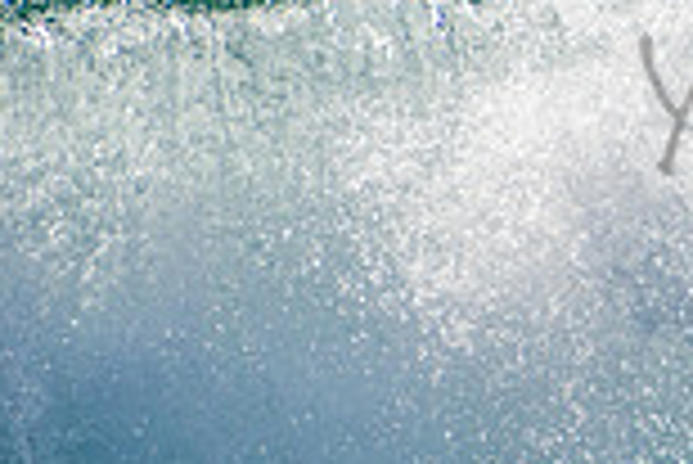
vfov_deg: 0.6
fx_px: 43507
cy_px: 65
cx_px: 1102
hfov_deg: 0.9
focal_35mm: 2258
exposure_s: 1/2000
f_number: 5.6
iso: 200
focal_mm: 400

-- Your instructions --
Would you mind transcribing the material exactly, without the pictures?

-- Output for this task --
vfov_deg: 0.6
fx_px: 43507
cy_px: 65
cx_px: 1102
hfov_deg: 0.9
focal_35mm: 2258
exposure_s: 1/2000
f_number: 5.6
iso: 200
focal_mm: 400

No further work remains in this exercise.